Tearful British PM May resigns over Brexit stalemate, will step down on June 7

After failing to push deal through parliament, UK premier leaves office, setting off frenzied leadership contest

LONDON — British Prime Minister Theresa May on Friday announced she will step down as Conservative leader on June 7 after failing to convince MPs to support her Brexit deal.

In an emotional departure speech, with close aides and her husband Philip looking on, May said “I will shortly leave the job that it has been the honor of my life to hold – the second female prime minister but certainly not the last.”

“I do so with no ill will, but with enormous and enduring gratitude to have had the opportunity to serve the country I love.”

“It is and will always remain a matter of deep regret to me that I have not been able to deliver Brexit,” May said in the statement outside her Downing Street residence.

The humiliating spectacle of May, who will become one of Britain’s shortest-serving post-WWII prime ministers, detailing her own departure date follows a fresh revolt to her latest Brexit plan this week among cabinet colleagues and Tory MPs.

The embattled leader has previously said she would step aside once her unpopular EU divorce deal had been passed by parliament, and launched a fresh bid Tuesday for lawmakers to approve it in early June.

The government has now postponed that vote.

A jogger gives the middle finger to a pro-Brexit demonstrator outside the Houses of Parliament in London on March 29, 2019. (Niklas Halle’n/AFP)

MPs have already overwhelmingly rejected her withdrawal agreement, struck with European Union leaders last year, three times.

May’s latest proposals, which included giving them the option of holding a referendum on the deal, prompted a furious reaction from Conservatives — including cabinet members.

“I thought she deserved one last roll of the dice. But she took those dice and threw them off the table,” a senior minister told The Times.

May has been under growing pressure to quit following months of political paralysis over Brexit, which have intensified in recent weeks following disastrous results in the May 2 English local elections.

The Conservatives are expected to fare similarly badly in this week’s European Parliament elections when the results are announced late Sunday.

A puppet head of Britain’s Prime Minister Theresa May spearing a representation of the British Economy is positioned on Whitehall outside Downing Street in London after a march and rally organized by the pro-European People’s Vote campaign for a second EU referendum on March 23, 2019. (Isabel Infantes/AFP)

The clamor to stand down reached fever pitch after Andrea Leadsom — one of cabinet’s strongest Brexit backers — resigned on Wednesday from her post as the government’s representative in parliament.

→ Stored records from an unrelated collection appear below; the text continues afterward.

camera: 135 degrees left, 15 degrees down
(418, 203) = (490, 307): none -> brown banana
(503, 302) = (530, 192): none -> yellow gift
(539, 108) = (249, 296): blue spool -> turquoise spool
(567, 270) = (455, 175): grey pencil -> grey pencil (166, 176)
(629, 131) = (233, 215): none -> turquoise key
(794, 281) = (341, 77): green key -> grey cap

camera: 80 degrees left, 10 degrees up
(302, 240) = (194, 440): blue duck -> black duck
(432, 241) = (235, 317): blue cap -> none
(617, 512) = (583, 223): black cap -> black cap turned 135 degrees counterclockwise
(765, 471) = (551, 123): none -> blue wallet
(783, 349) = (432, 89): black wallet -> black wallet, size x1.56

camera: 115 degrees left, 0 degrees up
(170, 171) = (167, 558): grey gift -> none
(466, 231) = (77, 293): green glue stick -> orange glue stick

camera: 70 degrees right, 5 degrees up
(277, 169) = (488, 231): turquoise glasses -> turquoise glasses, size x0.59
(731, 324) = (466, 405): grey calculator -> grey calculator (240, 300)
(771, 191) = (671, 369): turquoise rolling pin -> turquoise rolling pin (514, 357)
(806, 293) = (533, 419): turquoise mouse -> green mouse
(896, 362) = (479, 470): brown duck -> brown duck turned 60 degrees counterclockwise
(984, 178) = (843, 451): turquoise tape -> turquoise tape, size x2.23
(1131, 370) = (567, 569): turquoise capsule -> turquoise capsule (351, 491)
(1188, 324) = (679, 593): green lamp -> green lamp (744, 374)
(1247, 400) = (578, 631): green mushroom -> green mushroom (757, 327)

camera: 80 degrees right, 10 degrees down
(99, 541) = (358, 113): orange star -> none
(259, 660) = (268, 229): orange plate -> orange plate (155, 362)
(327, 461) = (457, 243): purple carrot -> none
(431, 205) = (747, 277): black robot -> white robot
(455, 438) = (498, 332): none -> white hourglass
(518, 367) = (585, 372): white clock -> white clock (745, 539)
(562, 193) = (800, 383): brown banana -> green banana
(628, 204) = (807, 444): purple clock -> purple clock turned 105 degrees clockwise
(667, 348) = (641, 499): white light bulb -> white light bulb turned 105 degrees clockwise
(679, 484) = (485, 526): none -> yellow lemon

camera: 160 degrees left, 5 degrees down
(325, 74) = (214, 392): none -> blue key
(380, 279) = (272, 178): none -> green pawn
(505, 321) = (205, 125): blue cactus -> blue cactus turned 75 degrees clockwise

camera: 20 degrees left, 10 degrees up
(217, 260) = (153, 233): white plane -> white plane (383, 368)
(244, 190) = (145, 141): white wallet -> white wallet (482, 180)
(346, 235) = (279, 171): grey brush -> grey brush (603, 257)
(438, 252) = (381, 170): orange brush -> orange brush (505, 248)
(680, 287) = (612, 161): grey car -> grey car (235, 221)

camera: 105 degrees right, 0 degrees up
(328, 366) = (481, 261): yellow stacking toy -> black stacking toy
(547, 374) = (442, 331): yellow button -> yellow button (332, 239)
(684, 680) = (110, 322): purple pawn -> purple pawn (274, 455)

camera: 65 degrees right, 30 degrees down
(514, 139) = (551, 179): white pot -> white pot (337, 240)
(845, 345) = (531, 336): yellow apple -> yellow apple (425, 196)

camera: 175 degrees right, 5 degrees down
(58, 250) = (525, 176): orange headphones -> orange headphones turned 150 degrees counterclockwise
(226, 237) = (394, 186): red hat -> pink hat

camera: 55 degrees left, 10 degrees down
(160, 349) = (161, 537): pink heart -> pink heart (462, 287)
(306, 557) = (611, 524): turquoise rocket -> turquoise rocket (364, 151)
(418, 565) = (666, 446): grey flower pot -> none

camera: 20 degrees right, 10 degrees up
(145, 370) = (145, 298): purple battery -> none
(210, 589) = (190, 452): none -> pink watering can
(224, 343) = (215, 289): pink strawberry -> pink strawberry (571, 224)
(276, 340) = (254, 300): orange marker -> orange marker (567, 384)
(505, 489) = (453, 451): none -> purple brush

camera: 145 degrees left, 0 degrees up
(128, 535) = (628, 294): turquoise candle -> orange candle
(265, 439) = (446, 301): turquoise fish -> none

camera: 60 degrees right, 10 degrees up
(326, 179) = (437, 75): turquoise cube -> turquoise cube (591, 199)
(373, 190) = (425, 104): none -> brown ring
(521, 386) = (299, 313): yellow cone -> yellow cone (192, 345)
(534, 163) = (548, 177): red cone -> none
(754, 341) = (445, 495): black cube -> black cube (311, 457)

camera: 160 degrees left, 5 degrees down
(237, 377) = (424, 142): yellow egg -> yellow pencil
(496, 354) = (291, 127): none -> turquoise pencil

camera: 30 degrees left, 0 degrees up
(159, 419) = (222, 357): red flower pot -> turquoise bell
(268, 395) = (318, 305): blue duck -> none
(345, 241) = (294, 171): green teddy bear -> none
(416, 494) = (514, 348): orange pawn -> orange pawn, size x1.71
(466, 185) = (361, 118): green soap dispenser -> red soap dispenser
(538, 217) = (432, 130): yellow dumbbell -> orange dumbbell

She became the 36th minister to quit May’s dismally dysfunctional government — a modern record.

In her resignation letter Leadsom told the prime minister she no longer believed her approach to Brexit would deliver on the 2016 referendum result to leave the EU.

Several senior cabinet ministers reportedly then held “frank” talks with May on Thursday.

Foreign Secretary Jeremy Hunt, a potential successor, is believed to have told her to ditch attempting another parliamentary vote on her Brexit package, saying it was clear it would not pass.

Meanwhile Home Secretary Sajid Javid, another leadership contender, reportedly told May the government should not be “paving the way” for a second referendum.

May’s imminent departure will fuel a Conservative Party leadership contest — already unofficially under way — that is expected to encompass more than a dozen candidates and favor a Brexiteer.

Tory MPs will hold a series of votes to whittle the contenders down to a final two who will be put forward to the party’s more than 100,000 members.

Former foreign secretary and gaffe-prone Brexit cheerleader Boris Johnson is the membership’s favorite, but a considerable number of Conservative MPs are thought to hold serious reservations about his suitability for the top job.

Britain’s former foreign secretary Boris Johnson reacts to seeing photographers taking his picture as attends the fifth cricket test match of a five match series between England and India at the Oval cricket ground in London, September 8, 2018. (AP Photo/Matt Dunham)

May was the surprising victor in a 2016 leadership contest to replace predecessor David Cameron after he resigned in the aftermath of the Brexit referendum

Despite having campaigned to stay in the EU, she embraced the cause with the mantra “Brexit means Brexit.”

However the decision to hold a disastrous snap election in June 2017, when she lost her parliamentary majority, left her stymied.

May will leave office without any significant achievements to her name — other than the bungled handling of Brexit, according to political analysts.

“She doesn’t really have a legacy that she can call her own other than just having to manage what is a very difficult issue,” said Simon Usherwood, from the University of Surrey’s politics department.

“I think anybody in her position would have had great difficulty.”